_Your task:_ If a line includes "lines", copy it out of the entries.
------ Dataset extract ------
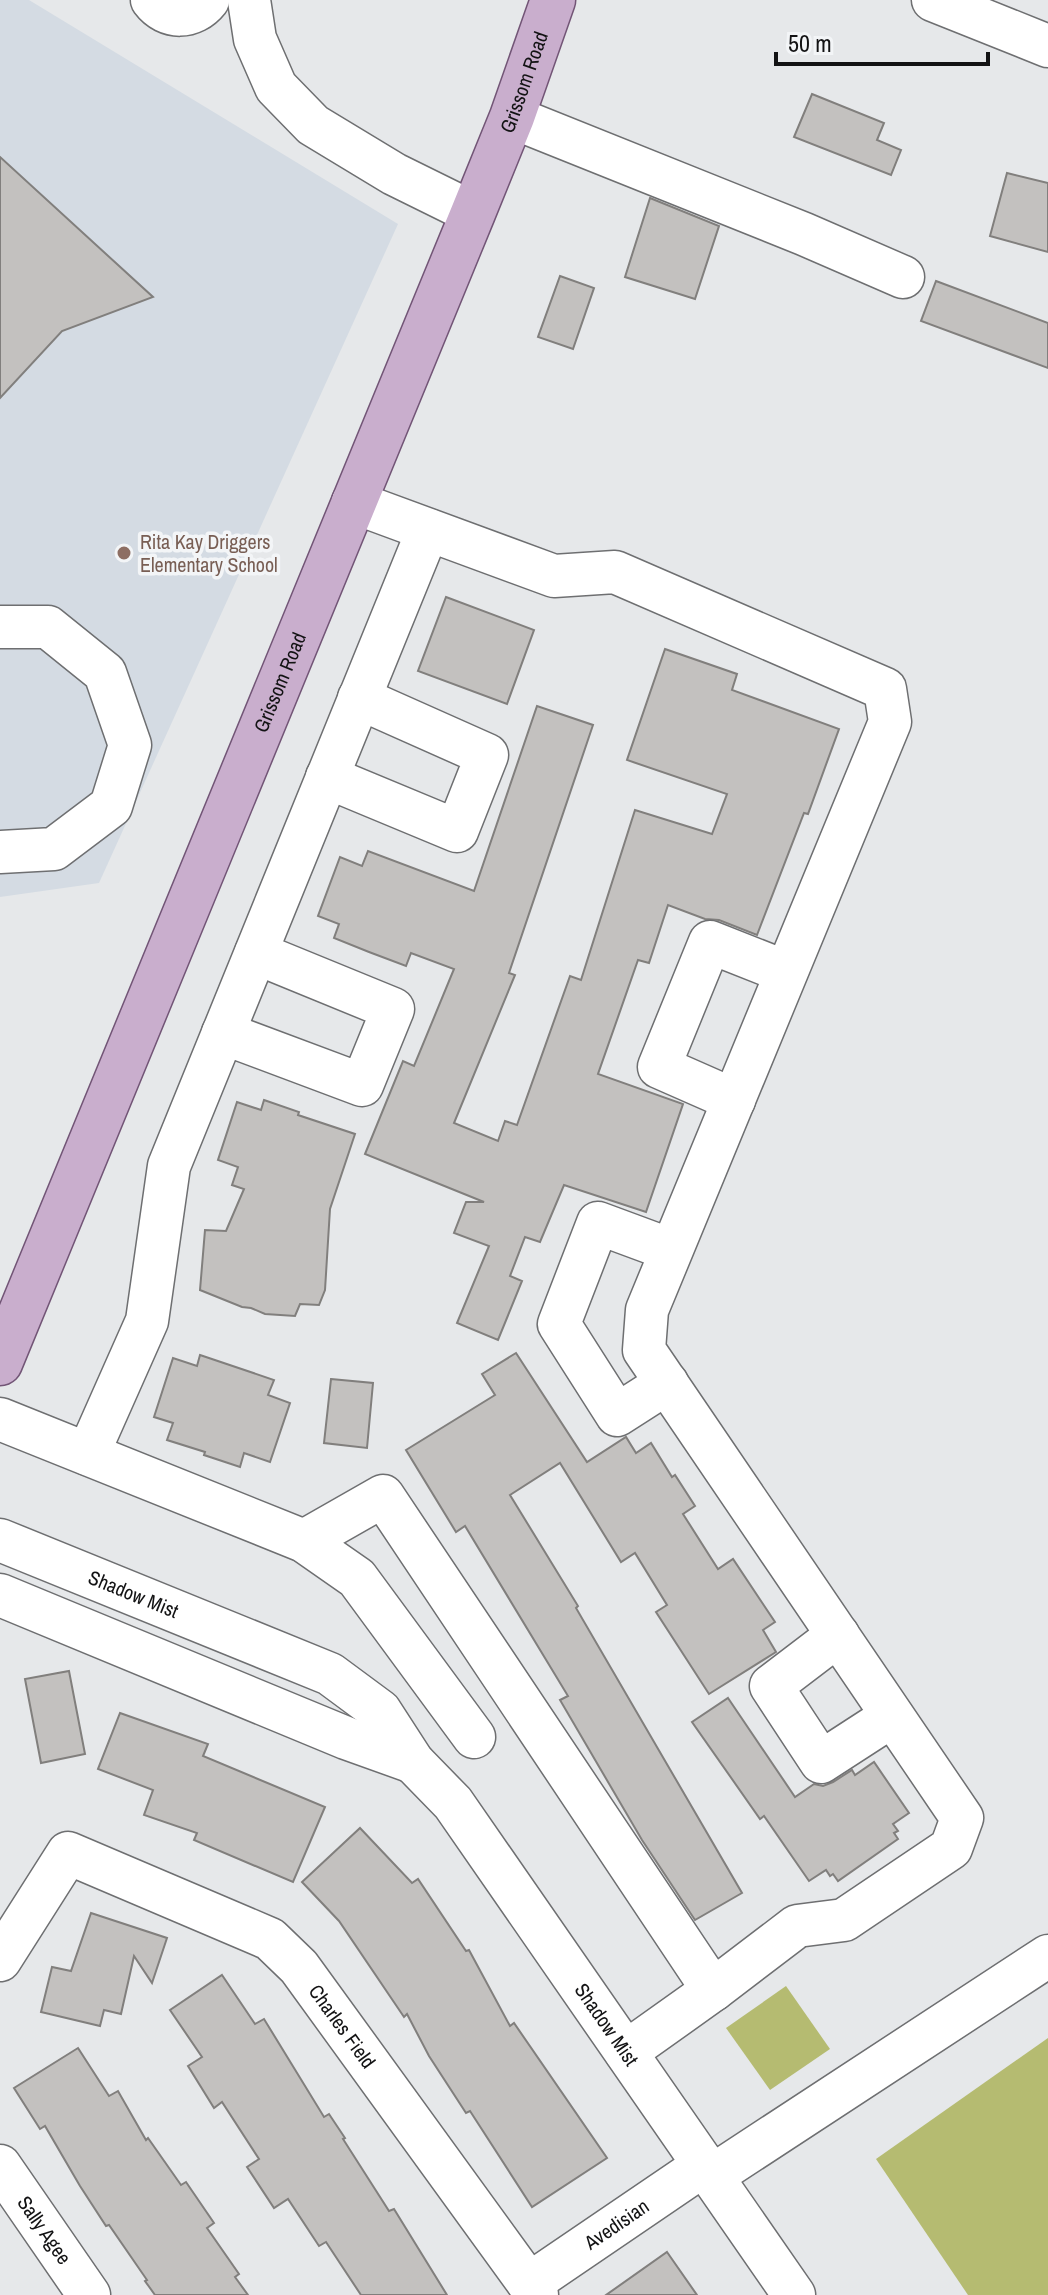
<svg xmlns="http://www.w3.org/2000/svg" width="1048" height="2295" font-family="'Archivo Narrow',sans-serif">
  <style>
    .built { fill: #d4dbe3 }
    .green { fill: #b5bb71 }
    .building { fill: #c3c1bf; stroke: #817f7d; stroke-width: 2 }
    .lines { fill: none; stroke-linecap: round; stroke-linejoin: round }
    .minor-casing { stroke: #6e6f71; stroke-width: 45 }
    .major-casing { stroke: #725576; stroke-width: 47 }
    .minor { stroke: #fff; stroke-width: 42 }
    .major { stroke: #c9aecd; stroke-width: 44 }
    .education-dot { fill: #8d6e63; stroke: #f3f5f7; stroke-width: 3 }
    .labels { text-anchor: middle; stroke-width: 7; stroke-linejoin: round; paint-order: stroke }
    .street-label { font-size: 20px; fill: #131314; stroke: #f3f5f7 }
    .education-label { font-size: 20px; fill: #785e54; stroke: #f3f5f7; text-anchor: start }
  </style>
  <rect width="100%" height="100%" fill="#e6e8ea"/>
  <!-- built -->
  <path class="built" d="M0,0h29l369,224 -299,659 -99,14z"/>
  <!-- green -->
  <g class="green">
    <path d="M786,1986l44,63 -60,41 -44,-62z"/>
    <path d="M1048,2038v257h-80l-92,-136z"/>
  </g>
  <!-- building -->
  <g class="building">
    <path d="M812,94l72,29 -7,17 24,10 -10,25 -97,-38z"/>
    <path d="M0,157l153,140 -91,34 -62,67z"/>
    <path d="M1007,173l41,10v69l-58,-16z"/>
    <path d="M650,198l69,28 -24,73 -70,-22z"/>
    <path d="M560,276l34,12 -21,61 -35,-12z"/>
    <path d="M936,281l112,42v45l-127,-47z"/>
    <path d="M446,597l88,33 -27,74 -89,-33z"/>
    <path d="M665,649l72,25 -5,16 107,39 -31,85 -4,-1 -47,122 -38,-15 -14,-1 -37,-14 -19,58 -11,-3 -40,114 85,30 -37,108 -82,-27 -24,57 -15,-5 -15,39 12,5 -24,59 -41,-17 32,-77 -35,-13 12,-31h18l-119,-48 38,-93 11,5 40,-97 -43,-16 -5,13 -37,-14 -35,-14 5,-14 -21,-8 22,-59 22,9 6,-15 106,40 63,-185 56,19 -84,248 6,2 -61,148 44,18 7,-20 12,4 53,-149 11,4 54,-170 77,24 15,-40 -100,-34z"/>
    <path d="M264,1100l35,12 -1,3 57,19 -25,75 -5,81 -6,15 -19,-1 -5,12 -30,-2 -14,-6 -9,-1 -42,-17 5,-60 21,1 18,-42 -12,-4 6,-18 -20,-7 19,-58 24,8z"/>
    <path d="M516,1353l71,109 39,-25 10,16 15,-10 21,34 3,-2 20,31 -12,8 35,55 15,-10 42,63 -12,8 13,22 -67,42 -53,-82 11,-7 -32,-52 -14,9 -61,-99 -50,32 68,111 -2,2 166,285 -47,27 -53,-80 -82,-140 8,-4 -103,-170 -9,6 -50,-82 89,-55 -13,-21z"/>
    <path d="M200,1355l74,25 -6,15 22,8 -20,59 -26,-9 -4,14 -36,-12 1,-3 -38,-12 6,-17 -19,-6 19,-59 24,8z"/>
    <path d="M331,1379l42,4 -6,65 -43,-5z"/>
    <path d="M69,1671l16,83 -44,9 -16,-84z"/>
    <path d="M728,1698l67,99 19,-13 9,2 10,-4 19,-12 3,5 19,-13 35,51 -16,11 5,7 -4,2 4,6 -60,42 -5,-7 -3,2 -4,-6 -17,11 -45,-65 -4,3 -68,-97z"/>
    <path d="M120,1713l88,31 -5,12 122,51 -32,75 -99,-42 3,-7 -53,-18 9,-25 -55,-21z"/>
    <path d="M360,1828l52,55 6,-4 48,72 3,-1 41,76 4,-3 93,135 -75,49 -62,-96 -4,2 -37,-57 -22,-42 -3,3 -65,-96 -37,-39z"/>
    <path d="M91,1913l76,25 -15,45 -18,-27 -13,58 -17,-4 -4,16 -59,-14 11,-45 19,4z"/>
    <path d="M222,1975l33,49 9,-5 60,98 5,-3 16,24 -2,1 46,72 5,-2 53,86h-86l-35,-53 -7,4 -31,-47 -14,9 -27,-41 12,-8 -37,-57 -8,6 -26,-42 14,-9 -32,-47z"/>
    <path d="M78,2048l31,48 9,-5 28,49 2,-2 33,47 5,-3 28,41 -7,5 32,46 -4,3 13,18h-93l-10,-14 2,-1 -38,-55 -3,1 -26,-40 -35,-60 -5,3 -26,-41z"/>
    <path d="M667,2252l30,43h-91z"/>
  </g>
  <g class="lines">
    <defs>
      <g id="minor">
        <path d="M152,0c15,20 41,19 56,0"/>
        <path d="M249,0l6,39 21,48 37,38 81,49 79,39"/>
        <path d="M933,0l115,46"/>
        <path d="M512,117l292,117 99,43"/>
        <path d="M353,502l201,74 61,-4 270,117 5,33 -243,588 -3,40 318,468 -11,30 -107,72 -47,6 -84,64 -87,62"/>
        <path d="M0,627h48l57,46 25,72 -19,61 -57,43 -54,3"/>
        <path d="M327,777l130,54 30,-76 -128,-57"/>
        <path d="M223,1033l139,52 31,-76 -137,-56"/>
        <path d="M734,1100l-75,-33 51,-125 76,30"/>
        <path d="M667,1383l-50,32 -58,-91 39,-101 73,27"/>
        <path d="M0,1419l304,122 53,37 117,159"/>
        <path d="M88,1454l59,-133 22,-155 259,-636"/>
        <path id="s1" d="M0,1540l330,134 50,37 33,51 40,41 341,492"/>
        <path d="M304,1541l79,-45 330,494"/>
        <path d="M0,1595l346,143 67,24"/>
        <path d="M838,1635l-67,51 50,76 71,-46"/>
        <path id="s2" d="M0,1960l68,-107 202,86 29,28 238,328"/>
        <path id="s3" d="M0,2166l89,129"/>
        <path d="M712,2176l336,-220"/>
        <path id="s4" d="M529,2284l175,-119"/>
      </g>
      <g id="major">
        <path id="s5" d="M0,1363l473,-1150 39,-96 41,-117"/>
      </g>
    </defs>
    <!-- minor casing -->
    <use href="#minor" class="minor-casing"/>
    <!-- major casing -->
    <use href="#major" class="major-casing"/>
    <!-- minor -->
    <use href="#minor" class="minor"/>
    <!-- major -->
    <use href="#major" class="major"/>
  </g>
  <!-- markers -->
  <circle class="education-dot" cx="124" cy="553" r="8"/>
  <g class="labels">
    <!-- street labels -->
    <g class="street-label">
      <text dy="7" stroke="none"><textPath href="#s5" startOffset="1384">Grissom Road</textPath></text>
      <text dy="7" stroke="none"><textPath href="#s5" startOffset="736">Grissom Road</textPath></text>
      <text dy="7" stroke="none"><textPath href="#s1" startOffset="144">Shadow Mist</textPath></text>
      <text dy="7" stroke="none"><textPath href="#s1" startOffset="806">Shadow Mist</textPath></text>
      <text dy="7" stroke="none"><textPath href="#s2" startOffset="460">Charles Field</textPath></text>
      <text dy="7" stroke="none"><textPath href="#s4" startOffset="106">Avedisian</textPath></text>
      <text dy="7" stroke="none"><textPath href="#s3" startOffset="78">Sally Agee</textPath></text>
    </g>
    <!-- education labels -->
    <g class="education-label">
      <text x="140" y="549">Rita Kay Driggers<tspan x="140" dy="23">Elementary School</tspan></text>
    </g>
  </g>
  <!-- scale -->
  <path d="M776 52v12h212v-12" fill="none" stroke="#131314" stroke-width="4"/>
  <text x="788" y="52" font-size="24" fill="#131314" stroke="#f3f5f7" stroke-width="6" paint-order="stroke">50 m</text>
</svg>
------
_Exercise solution:_
    .lines { fill: none; stroke-linecap: round; stroke-linejoin: round }
  <g class="lines">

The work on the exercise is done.